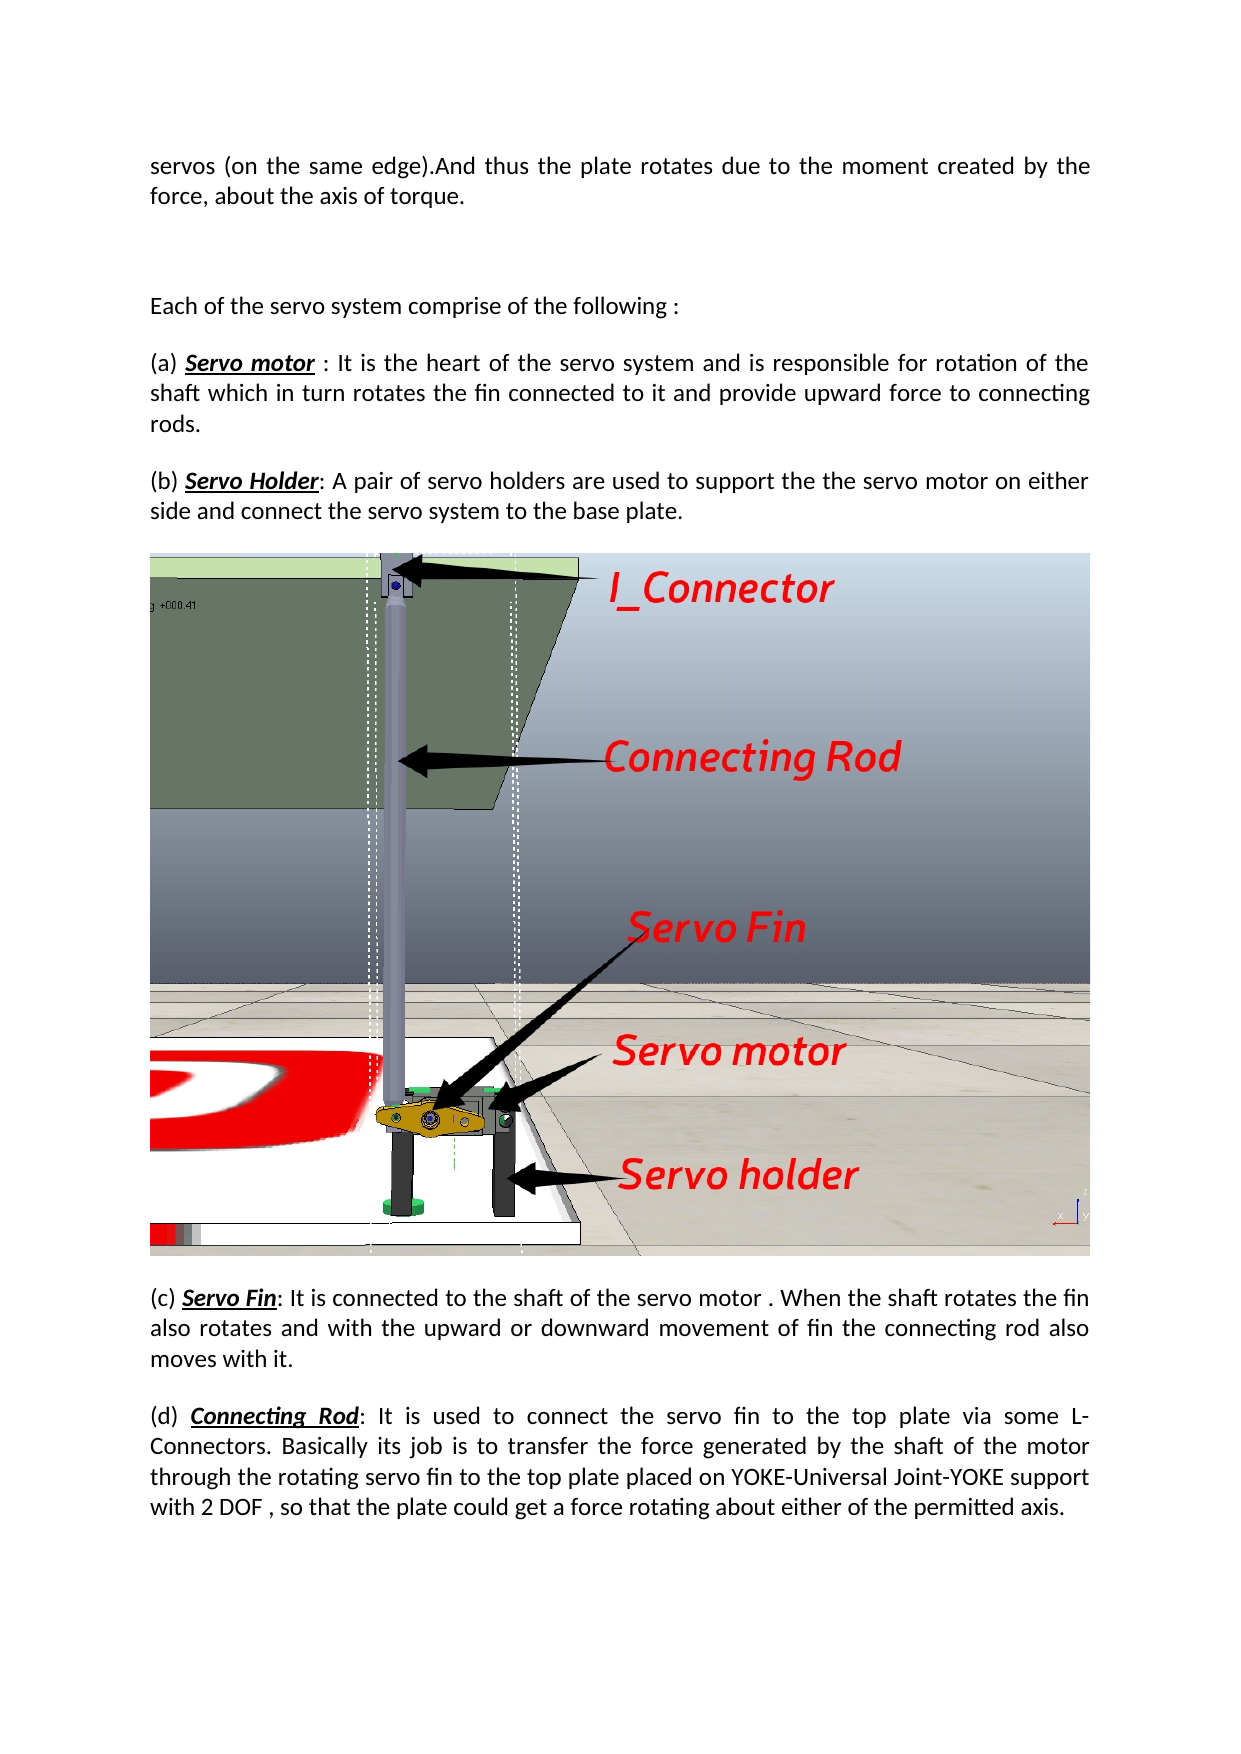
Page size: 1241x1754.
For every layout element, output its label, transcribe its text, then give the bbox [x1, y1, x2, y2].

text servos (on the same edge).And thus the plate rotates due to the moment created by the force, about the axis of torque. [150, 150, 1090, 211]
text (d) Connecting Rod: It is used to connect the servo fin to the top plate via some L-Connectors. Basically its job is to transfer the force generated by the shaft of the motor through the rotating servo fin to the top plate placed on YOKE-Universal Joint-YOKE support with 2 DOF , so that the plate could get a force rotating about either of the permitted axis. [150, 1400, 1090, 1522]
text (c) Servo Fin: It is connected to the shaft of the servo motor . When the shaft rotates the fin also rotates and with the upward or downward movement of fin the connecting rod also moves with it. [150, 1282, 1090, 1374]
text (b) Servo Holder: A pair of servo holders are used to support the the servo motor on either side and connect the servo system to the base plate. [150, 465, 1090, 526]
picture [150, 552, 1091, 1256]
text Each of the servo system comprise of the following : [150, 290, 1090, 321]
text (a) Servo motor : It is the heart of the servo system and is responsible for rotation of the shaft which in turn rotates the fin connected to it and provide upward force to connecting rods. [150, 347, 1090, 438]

++++++++++++++++++++

## YOUR OBJECTIVE
Write out all of the lines above word for word, leaving out the pictures.

## FULL SOLUTION
Page size: 1241x1754.
For every layout element, output its label, transcribe its text, then give the bbox [x1, y1, x2, y2].

text servos (on the same edge).And thus the plate rotates due to the moment created by the force, about the axis of torque. [150, 150, 1090, 211]
text (d) Connecting Rod: It is used to connect the servo fin to the top plate via some L-Connectors. Basically its job is to transfer the force generated by the shaft of the motor through the rotating servo fin to the top plate placed on YOKE-Universal Joint-YOKE support with 2 DOF , so that the plate could get a force rotating about either of the permitted axis. [150, 1400, 1090, 1522]
text (c) Servo Fin: It is connected to the shaft of the servo motor . When the shaft rotates the fin also rotates and with the upward or downward movement of fin the connecting rod also moves with it. [150, 1282, 1090, 1374]
text (b) Servo Holder: A pair of servo holders are used to support the the servo motor on either side and connect the servo system to the base plate. [150, 465, 1090, 526]
picture [150, 552, 1091, 1256]
text Each of the servo system comprise of the following : [150, 290, 1090, 321]
text (a) Servo motor : It is the heart of the servo system and is responsible for rotation of the shaft which in turn rotates the fin connected to it and provide upward force to connecting rods. [150, 347, 1090, 438]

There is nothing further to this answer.